WHAT TO WORK ON:
Make an exact copy of every entry below, with the pictures left out.

INFORMATION GIVEN:
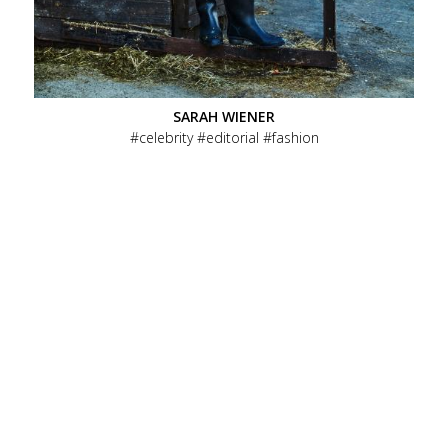
SARAH WIENER
celebrity
editorial
fashion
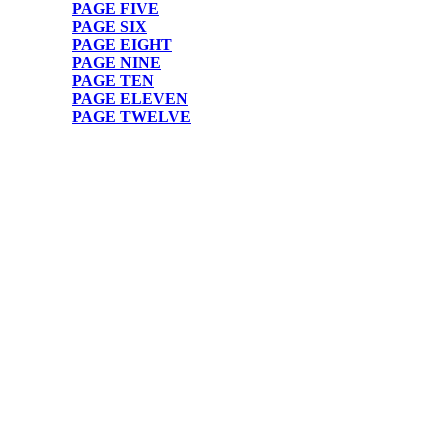
PAGE FIVE
PAGE SIX
PAGE EIGHT
PAGE NINE
PAGE TEN
PAGE ELEVEN
PAGE TWELVE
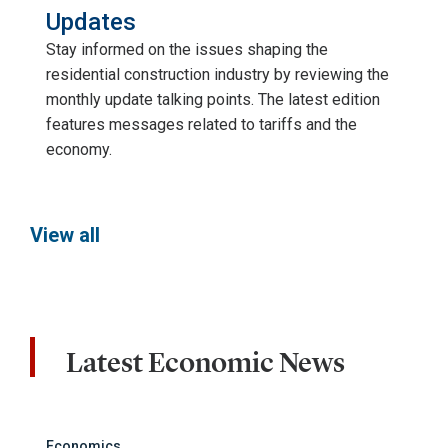
Updates
Stay informed on the issues shaping the
residential construction industry by reviewing the
monthly update talking points. The latest edition
features messages related to tariffs and the
economy.
View all
Latest Economic News
Economics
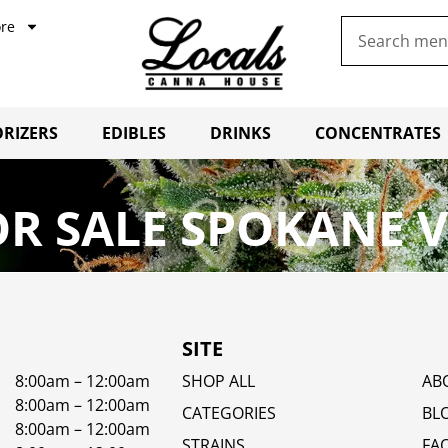
re
RIZERS
EDIBLES
DRINKS
CONCENTRATES
R SALE SPOKANE 
SITE
8:00am – 12:00am
SHOP ALL
AB
8:00am – 12:00am
CATEGORIES
BL
8:00am – 12:00am
STRAINS
FA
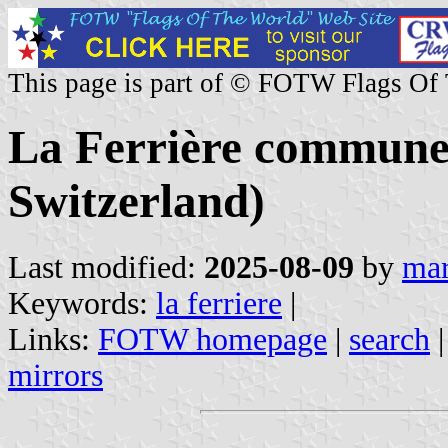
This page is part of © FOTW Flags Of
La Ferrière commune
Switzerland)
Last modified:
2025-08-09
by
mar
Keywords:
la ferriere
|
Links:
FOTW homepage
|
search
mirrors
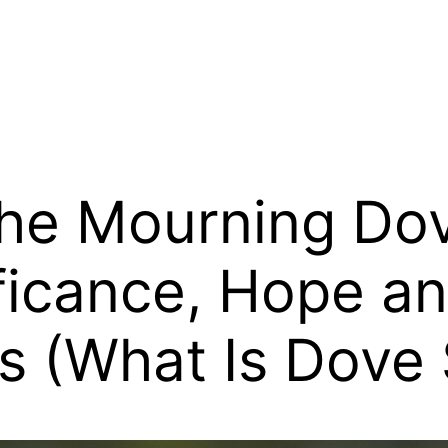
the Mourning Do
ficance, Hope a
s (What Is Dove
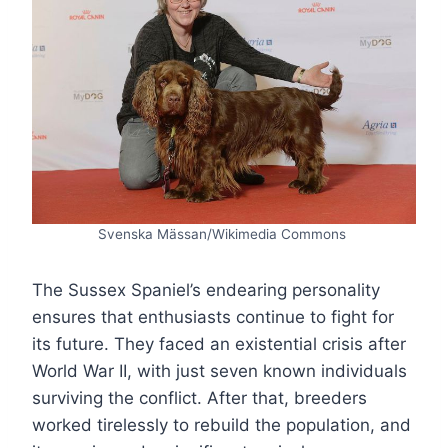
Svenska Mässan/Wikimedia Commons
The Sussex Spaniel’s endearing personality
ensures that enthusiasts continue to fight for
its future. They faced an existential crisis after
World War II, with just seven known individuals
surviving the conflict. After that, breeders
worked tirelessly to rebuild the population, and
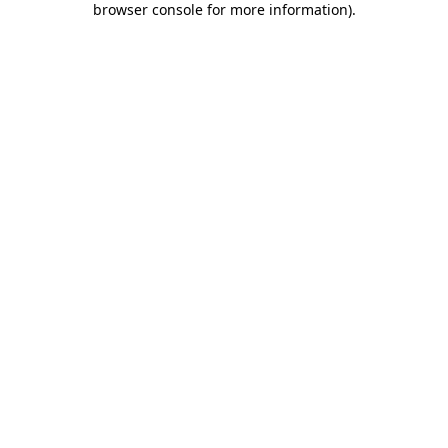
browser console for more information)
.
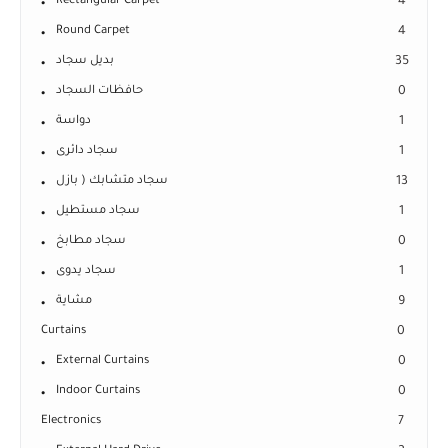
Rectangular Carpet
4
Round Carpet
4
بديل سجاد
35
حافظات السجاد
0
دواسة
1
سجاد دائرى
1
سجاد متشابك ( بازل
13
سجاد مستطيل
1
سجاد مطابخ
0
سجاد يدوى
1
مشاية
9
Curtains
0
External Curtains
0
Indoor Curtains
0
Electronics
7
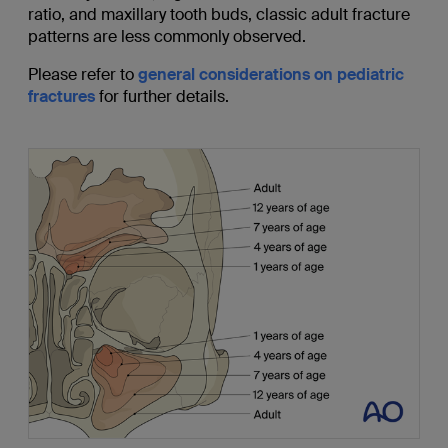
ratio, and maxillary tooth buds, classic adult fracture
patterns are less commonly observed.
Please refer to
general considerations on pediatric
fractures
for further details.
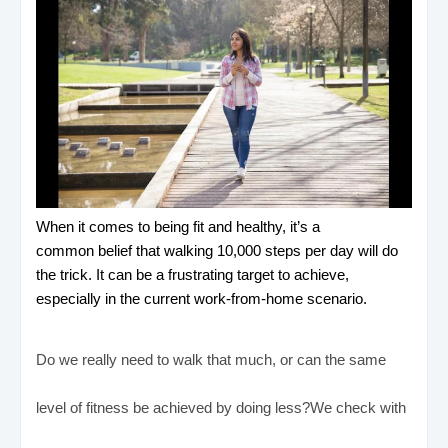
When it comes to being fit and healthy, it’s a
common belief that walking 10,000 steps per day will do
the trick. It can be a frustrating target to achieve,
especially in the current work-from-home scenario.
Do we really need to walk that much, or can the same
level of fitness be achieved by doing less?We check with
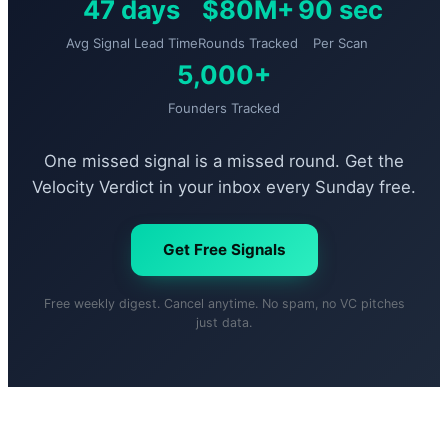
47 days
$80M+
90 sec
Avg Signal Lead Time
Rounds Tracked
Per Scan
5,000+
Founders Tracked
One missed signal is a missed round. Get the
Velocity Verdict in your inbox every Sunday free.
Get Free Signals
Free weekly digest. Cancel anytime. No spam, no VC pitches
just data.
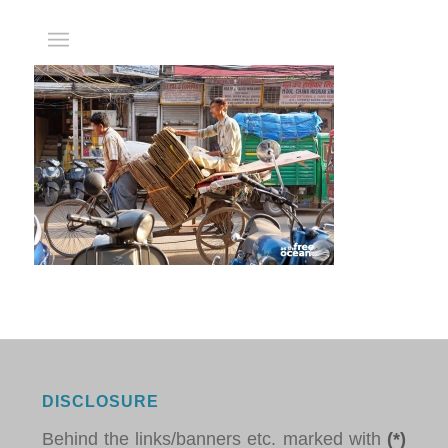
DISCLOSURE
Behind the links/banners etc. marked with
(*)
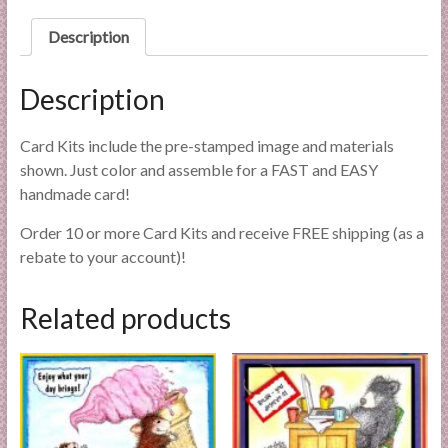
l
Description
i
e
s
Description
a
n
Card Kits include the pre-stamped image and materials
d
shown. Just color and assemble for a FAST and EASY
E
handmade card!
x
p
Order 10 or more Card Kits and receive FREE shipping (as a
e
rebate to your account)!
r
t
Related products
i
s
e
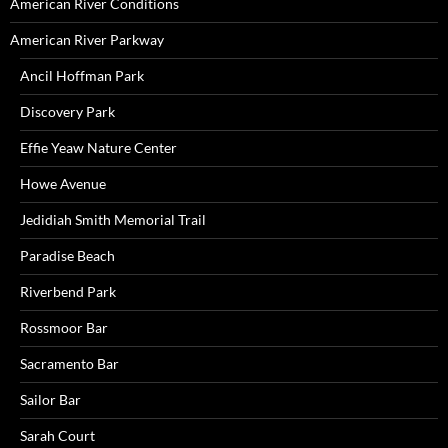
American River Conditions
American River Parkway
Ancil Hoffman Park
Discovery Park
Effie Yeaw Nature Center
Howe Avenue
Jedidiah Smith Memorial Trail
Paradise Beach
Riverbend Park
Rossmoor Bar
Sacramento Bar
Sailor Bar
Sarah Court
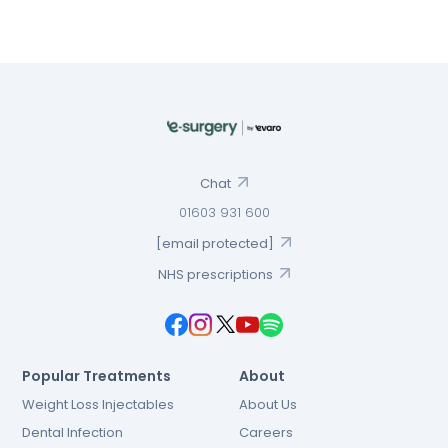
Chat
01603 931 600
[email protected]
NHS prescriptions
Popular Treatments
About
Weight Loss Injectables
About Us
Dental Infection
Careers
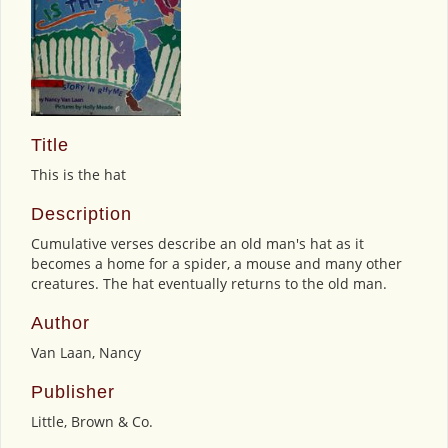
Title
This is the hat
Description
Cumulative verses describe an old man's hat as it
becomes a home for a spider, a mouse and many other
creatures. The hat eventually returns to the old man.
Author
Van Laan, Nancy
Publisher
Little, Brown & Co.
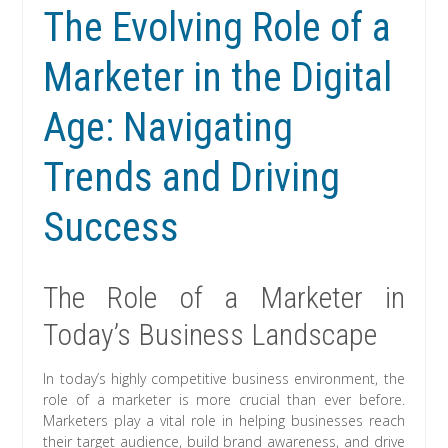
The Evolving Role of a
Marketer in the Digital
Age: Navigating
Trends and Driving
Success
The Role of a Marketer in
Today’s Business Landscape
In today’s highly competitive business environment, the
role of a marketer is more crucial than ever before.
Marketers play a vital role in helping businesses reach
their target audience, build brand awareness, and drive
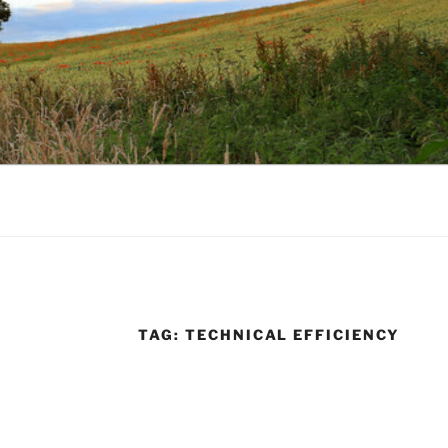
TAG:
TECHNICAL EFFICIENCY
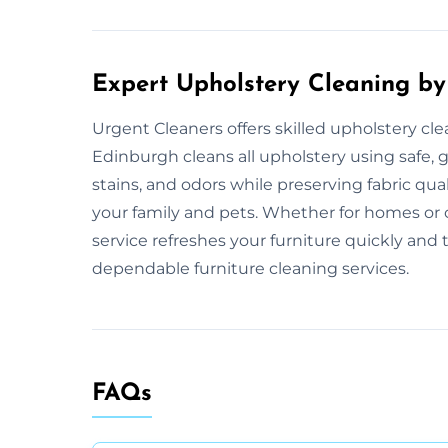
Expert Upholstery Cleaning by
Urgent Cleaners offers skilled upholstery cl
Edinburgh cleans all upholstery using safe,
stains, and odors while preserving fabric qua
your family and pets. Whether for homes or
service refreshes your furniture quickly and
dependable furniture cleaning services.
FAQs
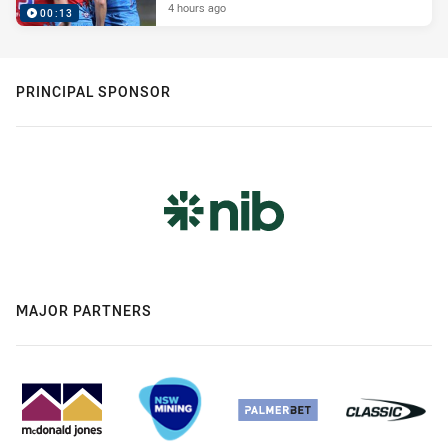
4 hours ago
00:13
PRINCIPAL SPONSOR
MAJOR PARTNERS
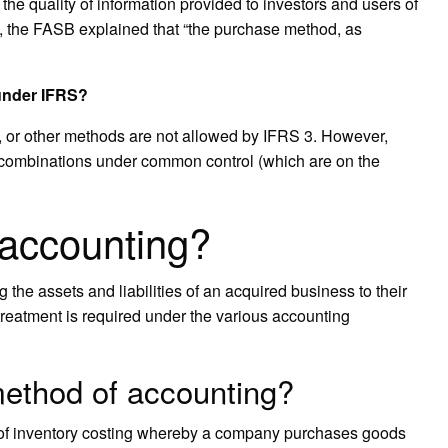
 the quality of information provided to investors and users of
t, the FASB explained that “the purchase method, as
 under IFRS?
d, or other methods are not allowed by IFRS 3. However,
 combinations under common control (which are on the
 accounting?
 the assets and liabilities of an acquired business to their
s treatment is required under the various accounting
method of accounting?
 of inventory costing whereby a company purchases goods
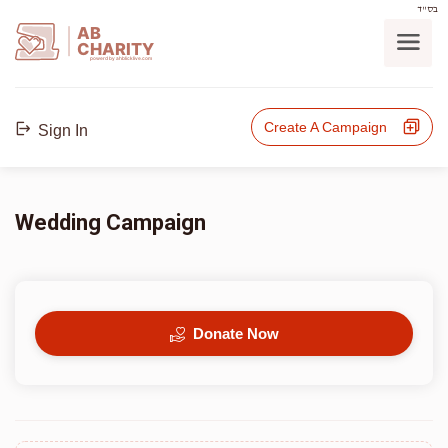
בס"ד
AB
CHARITY
powerd by ahblicklive.com
Create A Campaign
Sign In
Wedding Campaign
Donate Now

RESPONSE TO THE EXERCISE:
SARAH WIENER
celebrity
editorial
fashion
PAGE FIVE
PAGE SIX
PAGE EIGHT
PAGE NINE
PAGE TEN
PAGE ELEVEN
PAGE TWELVE
Updates
Stay informed on the issues shaping the
residential construction industry by reviewing the
monthly update talking points. The latest edition
features messages related to tariffs and the
economy.
View all
Latest Economic News
Economics
re
RIZERS
EDIBLES
DRINKS
CONCENTRATES
R SALE SPOKANE 
SITE
8:00am – 12:00am
SHOP ALL
AB
8:00am – 12:00am
CATEGORIES
BL
8:00am – 12:00am
STRAINS
FA
This page is part of © FOTW Flags Of
La Ferrière commune
Switzerland)
Last modified:
2025-08-09
by
mar
Keywords:
la ferriere
|
Links:
FOTW homepage
|
search
mirrors
the Mourning Do
ficance, Hope a
s (What Is Dove
Svenska Mässan/Wikimedia Commons
The Sussex Spaniel’s endearing personality
ensures that enthusiasts continue to fight for
its future. They faced an existential crisis after
World War II, with just seven known individuals
surviving the conflict. After that, breeders
worked tirelessly to rebuild the population, and
browser console for more information)
.
Rectangular Carpet
4
Round Carpet
4
بديل سجاد
35
حافظات السجاد
0
دواسة
1
سجاد دائرى
1
سجاد متشابك ( بازل
13
سجاد مستطيل
1
سجاد مطابخ
0
سجاد يدوى
1
مشاية
9
Curtains
0
External Curtains
0
Indoor Curtains
0
Electronics
7
ratio, and maxillary tooth buds, classic adult fracture
patterns are less commonly observed.
Please refer to
general considerations on pediatric
fractures
for further details.
When it comes to being fit and healthy, it’s a
common belief that walking 10,000 steps per day will do
the trick. It can be a frustrating target to achieve,
especially in the current work-from-home scenario.
Do we really need to walk that much, or can the same
level of fitness be achieved by doing less?We check with
47 days
$80M+
90 sec
Avg Signal Lead Time
Rounds Tracked
Per Scan
5,000+
Founders Tracked
One missed signal is a missed round. Get the
Velocity Verdict in your inbox every Sunday free.
Get Free Signals
Free weekly digest. Cancel anytime. No spam, no VC pitches
just data.
DISCLOSURE
Behind the links/banners etc. marked with
(*)
l
Description
i
e
s
Description
a
n
Card Kits include the pre-stamped image and materials
d
shown. Just color and assemble for a FAST and EASY
E
handmade card!
x
p
Order 10 or more Card Kits and receive FREE shipping (as a
e
rebate to your account)!
r
t
Related products
i
s
e
American River Conditions
American River Parkway
Ancil Hoffman Park
Discovery Park
Effie Yeaw Nature Center
Howe Avenue
Jedidiah Smith Memorial Trail
Paradise Beach
Riverbend Park
Rossmoor Bar
Sacramento Bar
Sailor Bar
Sarah Court
Chat
01603 931 600
[email protected]
NHS prescriptions
Popular Treatments
About
Weight Loss Injectables
About Us
Dental Infection
Careers
Title
This is the hat
Description
Cumulative verses describe an old man's hat as it
becomes a home for a spider, a mouse and many other
creatures. The hat eventually returns to the old man.
Author
Van Laan, Nancy
Publisher
Little, Brown & Co.
The Evolving Role of a
Marketer in the Digital
Age: Navigating
Trends and Driving
Success
The Role of a Marketer in
Today’s Business Landscape
In today’s highly competitive business environment, the
role of a marketer is more crucial than ever before.
Marketers play a vital role in helping businesses reach
their target audience, build brand awareness, and drive
TAG:
TECHNICAL EFFICIENCY
Expert Upholstery Cleaning by
Urgent Cleaners offers skilled upholstery cl
Edinburgh cleans all upholstery using safe,
stains, and odors while preserving fabric qua
your family and pets. Whether for homes or
service refreshes your furniture quickly and
dependable furniture cleaning services.
FAQs
4 hours ago
00:13
PRINCIPAL SPONSOR
MAJOR PARTNERS
 the quality of information provided to investors and users of
t, the FASB explained that “the purchase method, as
 under IFRS?
d, or other methods are not allowed by IFRS 3. However,
 combinations under common control (which are on the
 accounting?
 the assets and liabilities of an acquired business to their
s treatment is required under the various accounting
method of accounting?
 of inventory costing whereby a company purchases goods
בס"ד
AB
CHARITY
powerd by ahblicklive.com
Create A Campaign
Sign In
Wedding Campaign
Donate Now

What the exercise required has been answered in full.